Task instructions
**a)** Using the forum thread on building a string jig, decide whether each statement agrees with it: (i) Spotshooter2's jig posts are 6 inches tall; (ii) the main beam of Deer Eliminator's old custom jig was big enough; (iii) b0w_bender's ideal post would have a ball-shaped top. For each, answer yes or no and quote the words of the thread that decide it.
**b)** From the string jig thread, copy out the passage from "## Spotshooter2 (Oct" up to and including "(Apr 30, 2006)".

(Selected excerpt Opens)

# Building a new string jig?



## Deer Eliminator (Jan 21, 2010)

Hey Guys, I am building another string jig (bigger and better). I have a question on the jig posts. How wide and how tall? 
How wide and how tall do you guys recommend for the jig posts?

Thanks Hutch


----------



## Deer Eliminator (Jan 21, 2010)

ttt


----------



## dwagoner (Sep 27, 2007)

what did you have before that you want to improve on??? what size and material?


----------



## Deer Eliminator (Jan 21, 2010)

I built a custom jig years ago. It is a little weak when stretching the string. The main beam was not big enough so it flexes some. So I have no problem building and welding up a new jig. I was just curious what you guys had for height and width for the jig posts.

Hutch


----------



## Deer Eliminator (Jan 21, 2010)

Anybody?


----------



## Spotshooter2 (Oct 23, 2003)

Mine are 6 inches tall ,1 inch around, and 6 1/2 inches apart. No need to get them any taller than needed as it just creates more likelihood that the posts will give.


----------



## b0w_bender (Apr 30, 2006)

Hi Hutch 
My ultimate jig post, ignoring all manufacturing costs and material waste, would be: full 2" at the bottom tapering down a couple of times to a 3/4" shaft it would taper down to 1/4" post. the top would be a ball shape to allow you to remove and replace the string with the same ease. This wide base and thick shaft would minimize post flex while winding the thread. The post it's self would be no taller than 7" no shorter than 6". Place this on a 1/2" thick minimum steel base and you are golden.

Let me know how much they'll be :wink:


----------



## dwagoner (Sep 27, 2007)

this is why i never stretch or serve with string post's, i have made my own stretcher to do this, works so much better and you dont have to worry about the post's at all, after i layout on posts i trasfer to jig and do all my stretching/twisting/serving on that with 300-325lbs and no issues with even unistrut flexing, its screwed down to work bench too LOL

if i was to build posts i would think about using 1" aluminum and possibly pressing in SS 1/4" dowels on top of it for ultimate strength, even aluminum laythed down to 1/4 on top post is only as strong as those 1/4" parts.


----------



## Deer Eliminator (Jan 21, 2010)

dwagoner said:


> this is why i never stretch or serve with string post's, i have made my own stretcher to do this, works so much better and you dont have to worry about the post's at all, after i layout on posts i trasfer to jig and do all my stretching/twisting/serving on that with 300-325lbs and no issues with even unistrut flexing, its screwed down to work bench too LOL
> 
> if i was to build posts i would think about using 1" aluminum and possibly pressing in SS 1/4" dowels on top of it for ultimate strength, even aluminum laythed down to 1/4 on top post is only as strong as those 1/4" parts.

(Selected excerpt Closes)
(Given records Opens)

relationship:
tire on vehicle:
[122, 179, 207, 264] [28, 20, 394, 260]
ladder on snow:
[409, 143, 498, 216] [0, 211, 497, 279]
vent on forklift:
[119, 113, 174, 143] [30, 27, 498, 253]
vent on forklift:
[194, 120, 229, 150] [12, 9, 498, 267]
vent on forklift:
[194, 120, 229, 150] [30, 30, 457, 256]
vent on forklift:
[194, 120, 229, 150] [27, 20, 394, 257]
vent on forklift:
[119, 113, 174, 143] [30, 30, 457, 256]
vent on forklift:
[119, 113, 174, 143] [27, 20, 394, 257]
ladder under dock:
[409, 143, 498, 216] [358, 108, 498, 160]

(Given records Closes)

Solutions below
**a)**
(i) Yes: "Mine are 6 inches tall"
(ii) No: "The main beam was not big enough so it flexes some."
(iii) Yes: "the top would be a ball shape"

**b)**
## Spotshooter2 (Oct 23, 2003)

Mine are 6 inches tall ,1 inch around, and 6 1/2 inches apart. No need to get them any taller than needed as it just creates more likelihood that the posts will give.


----------



## b0w_bender (Apr 30, 2006)